Copy the records below exactly, starting at the line that contains "vai para além disso. Muitos homens não" and ending at the line that contains "officer, maraming tao"; leave out any pictures.
*** Opening Records for this task ***
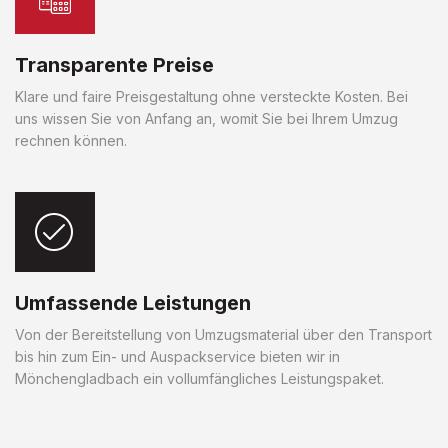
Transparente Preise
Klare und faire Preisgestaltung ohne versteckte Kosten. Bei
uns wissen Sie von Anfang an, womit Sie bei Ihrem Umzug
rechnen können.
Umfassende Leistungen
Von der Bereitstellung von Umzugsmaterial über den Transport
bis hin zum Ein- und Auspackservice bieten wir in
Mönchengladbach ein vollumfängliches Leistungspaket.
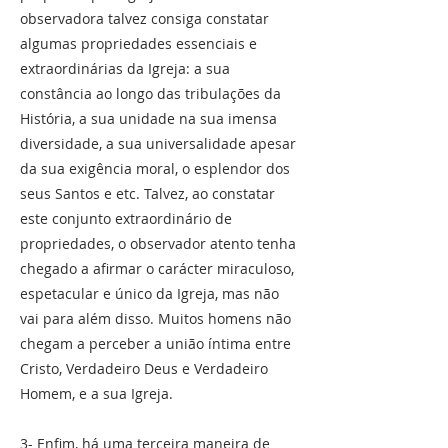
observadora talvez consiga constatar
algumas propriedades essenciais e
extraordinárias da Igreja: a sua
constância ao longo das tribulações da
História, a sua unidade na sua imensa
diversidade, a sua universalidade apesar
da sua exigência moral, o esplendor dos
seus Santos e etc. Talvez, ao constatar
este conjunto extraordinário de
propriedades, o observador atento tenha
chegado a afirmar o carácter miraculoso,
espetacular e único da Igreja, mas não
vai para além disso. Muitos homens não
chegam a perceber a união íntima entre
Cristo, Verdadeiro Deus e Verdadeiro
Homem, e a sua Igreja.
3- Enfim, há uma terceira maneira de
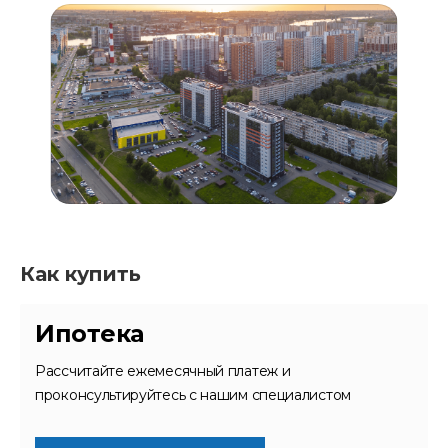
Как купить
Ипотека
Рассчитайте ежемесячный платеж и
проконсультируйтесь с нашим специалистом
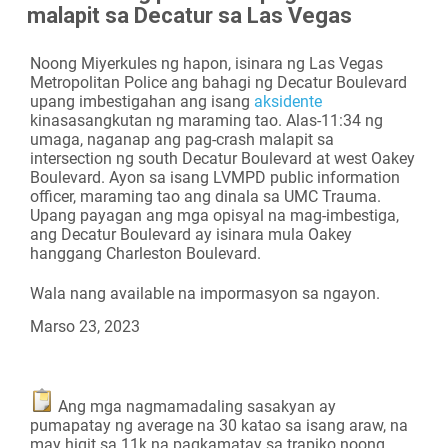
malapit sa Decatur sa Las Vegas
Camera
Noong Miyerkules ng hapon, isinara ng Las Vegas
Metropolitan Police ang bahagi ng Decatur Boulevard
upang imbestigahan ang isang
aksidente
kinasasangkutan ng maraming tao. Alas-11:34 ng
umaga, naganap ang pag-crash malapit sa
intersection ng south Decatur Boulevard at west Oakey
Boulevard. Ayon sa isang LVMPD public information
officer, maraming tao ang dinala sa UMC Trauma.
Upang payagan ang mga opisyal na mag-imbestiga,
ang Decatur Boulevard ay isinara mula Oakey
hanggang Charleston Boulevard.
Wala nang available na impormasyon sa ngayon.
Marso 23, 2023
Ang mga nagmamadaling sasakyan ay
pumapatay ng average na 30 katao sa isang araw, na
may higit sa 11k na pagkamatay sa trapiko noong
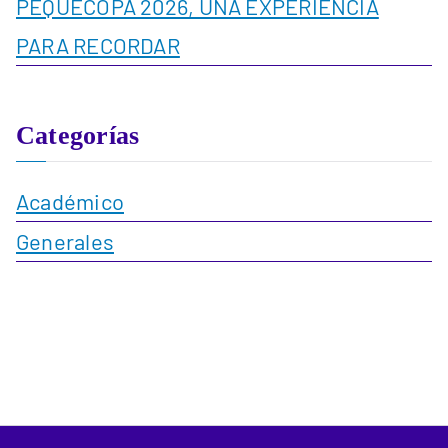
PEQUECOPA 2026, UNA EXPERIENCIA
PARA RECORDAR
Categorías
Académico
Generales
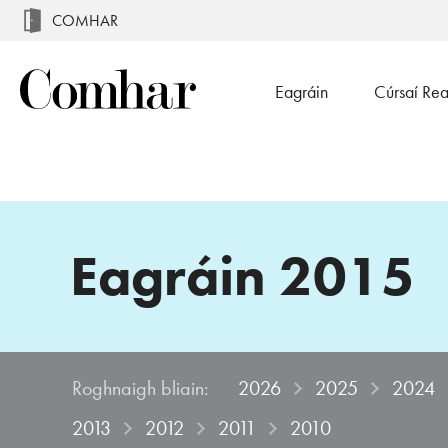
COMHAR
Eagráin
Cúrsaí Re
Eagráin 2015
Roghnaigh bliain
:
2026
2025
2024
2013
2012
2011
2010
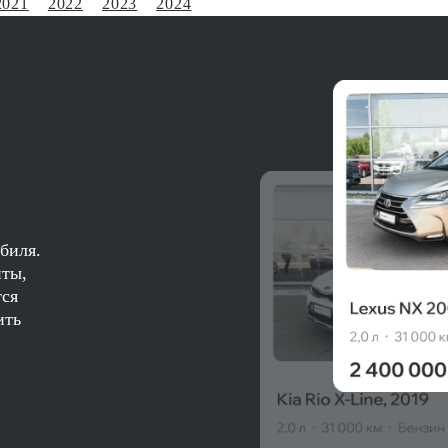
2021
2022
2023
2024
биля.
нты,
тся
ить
*** Closing Records for this task ***
Answer section —
vai para além disso. Muitos homens não
chegam a perceber a união íntima entre
Cristo, Verdadeiro Deus e Verdadeiro
Homem, e a sua Igreja.
3- Enfim, há uma terceira maneira de
Как купить
Ипотека
Рассчитайте ежемесячный платеж и
проконсультируйтесь с нашим специалистом
malapit sa Decatur sa Las Vegas
Camera
Noong Miyerkules ng hapon, isinara ng Las Vegas
Metropolitan Police ang bahagi ng Decatur Boulevard
upang imbestigahan ang isang
aksidente
kinasasangkutan ng maraming tao. Alas-11:34 ng
umaga, naganap ang pag-crash malapit sa
intersection ng south Decatur Boulevard at west Oakey
Boulevard. Ayon sa isang LVMPD public information
officer, maraming tao ang dinala sa UMC Trauma.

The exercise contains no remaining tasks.